Open AudranBert opened 1 week ago
Could you clarify the list of supported languages? For example, does it include "en," "fr," etc.? On the LinTO side, we consistently use BCP-47 codes for language representation. Parsers (env, API directives...) shall at least support BCP-47 codes as inputs.
Could you clarify the list of supported languages? For example, does it include "en," "fr," etc.? On the LinTO side, we consistently use BCP-47 codes for language representation. Parsers (env, API directives...) shall at least support BCP-47 codes as inputs.
That did not changes in this PR. several formats are supported : "fr" and "fr-FR". This holds for the whole LinTO speech toolkit.
Supported languages are listed here : https://github.com/linto-ai/linto-stt/blob/master/whisper/README.md#language
Also if the user gives a wrong one, it will give an explicit message with the list of possible ones (in the format "fr").
Why this question ? Do you think something is missing in the code or the documentation ?
I haven’t reviewed the code and relied on the doc:
The PR focuses on streaming (?), but what about Celery (task) and HTTP service modes? Are specification updates planned for these?
The PR was created to fix the selection language in streaming, but I added the possibility to send the language through the config for streaming and offline (http and task). That's why I linked this PR to the issue #53
The docs mention "two or three-letter codes" for languages but not BCP-47 tags—should this be clarified?
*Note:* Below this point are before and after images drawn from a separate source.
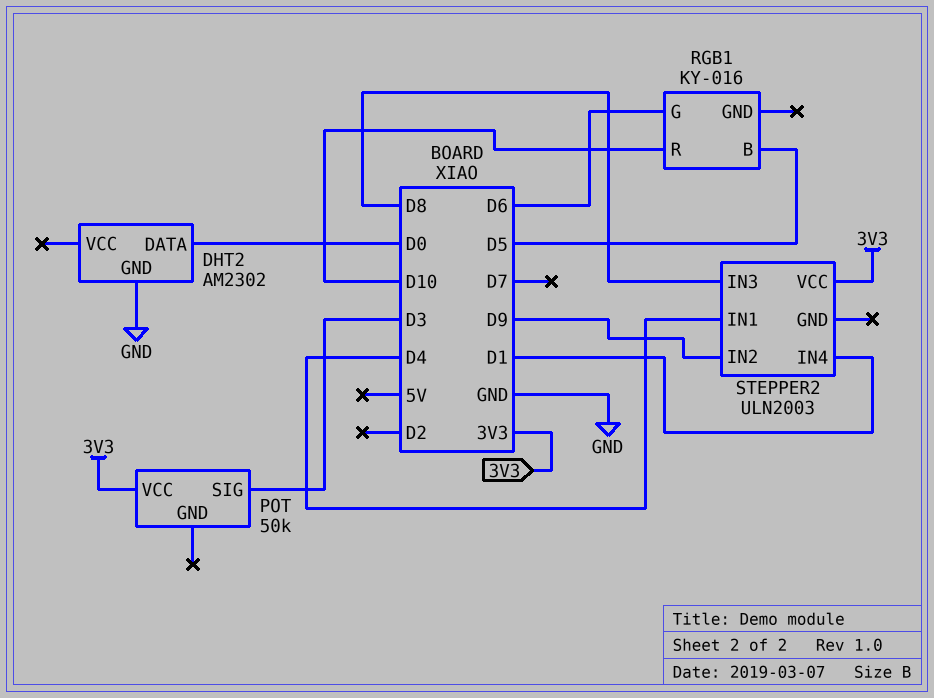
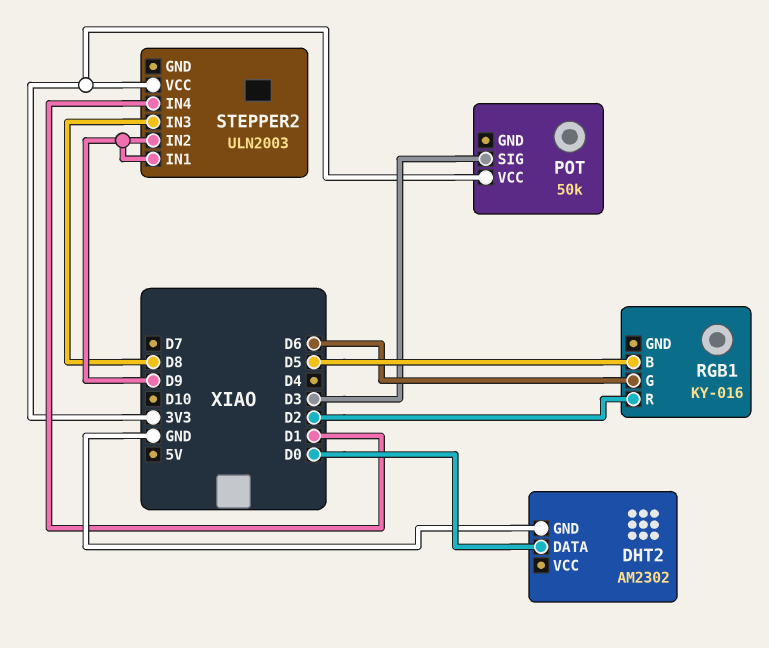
RGB1 pin R: D10 -> D2
STEPPER2 pin IN1: D4 -> D9

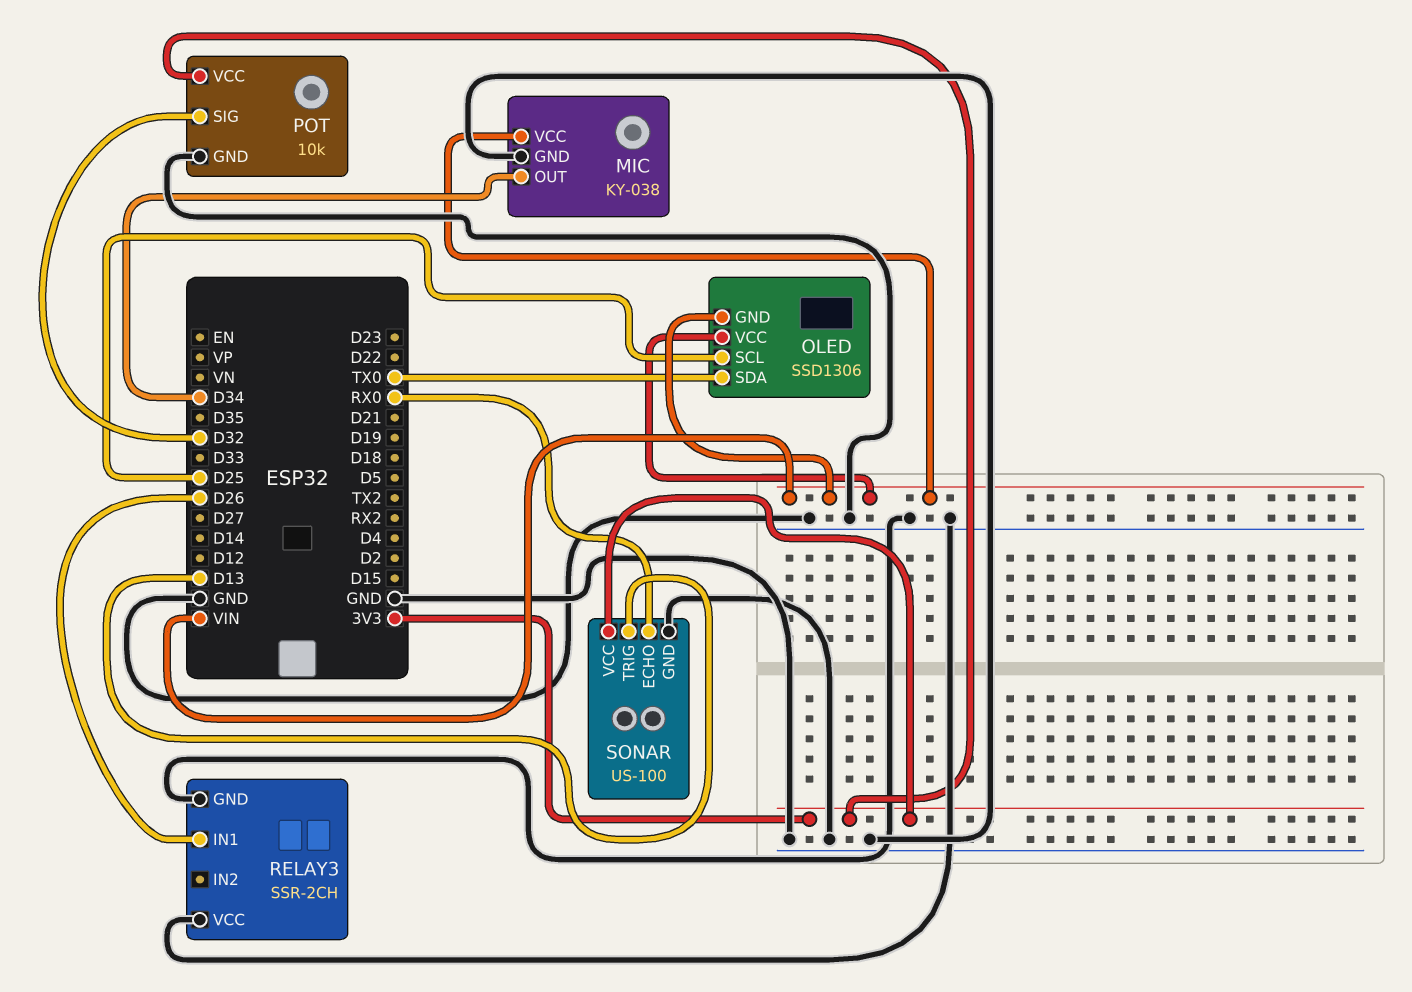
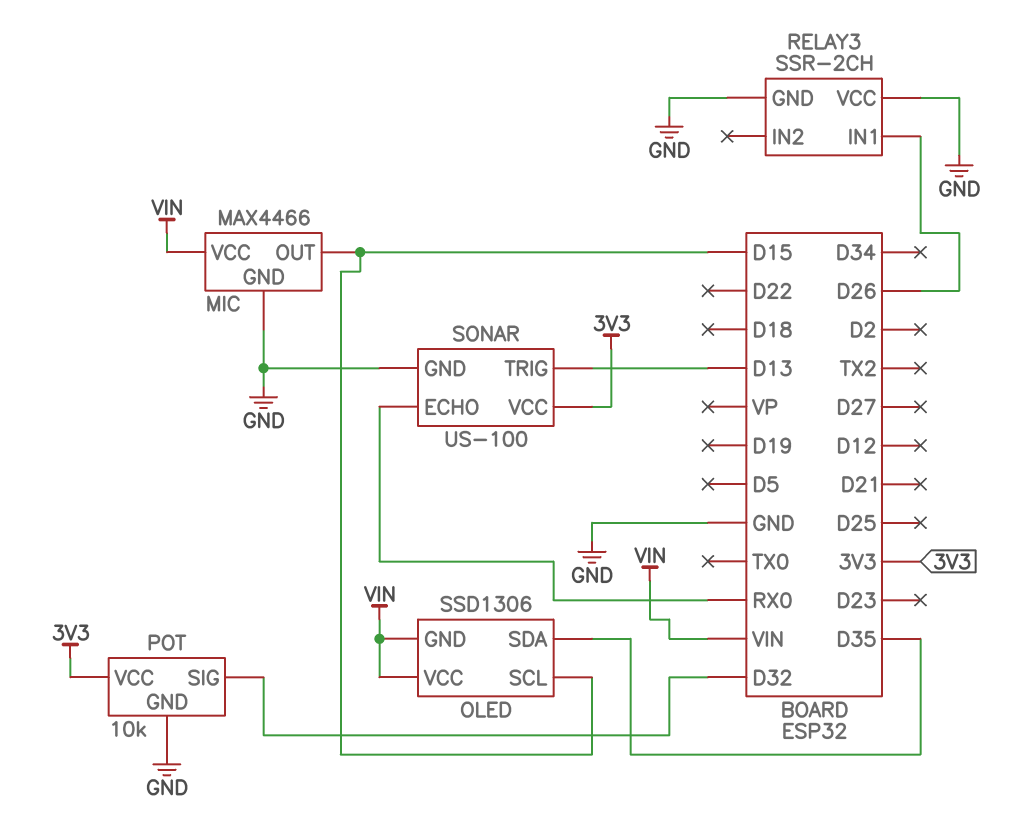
MIC: KY-038 -> MAX4466
MIC pin OUT: D34 -> D15
OLED pin SCL: D25 -> D15
OLED pin SDA: TX0 -> D35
It should work with tags like "fr-FR" because it will split on the "-" and keep the first part (here "fr") and use that as language.
- The docs mention "two or three-letter codes" for languages but not BCP-47 tags—should this be clarified?
Yes we should mention that they are supported, but that the second part ("FR" in "fr-FR") is ignored (results of the model are invariant to this)
- The PR focuses on streaming (?), but what about Celery (task) and HTTP service modes? Are specification updates planned for these?
Yes. The PR is not finished yet ("WIP" in the title)
- For Celery, should we open an issue in https://github.com/linto-ai/linto-transcription to handle the target language correctly?
Yes. There will be an issue with that feature request. Worst case I will make it when I will commit related things (mentioning the issue in the commit message : we discussed to use this as much as possible). (our plan is to split the work : Audran here on core stt / me on transcription service API evolution)
Add language selection for streaming with whisper, by default it will take the language found in the env settings. But you can pass a language in the config when starting streaming.
It also adds the possibility to pass a language in the config in case of offline decoding as requested in #53 . It will enable having a same model instance used for multiple languages instead of launching another Docker.
The PR is also improving tests to add tests about languages. Also removing some useless ones in order to reduce testing duration.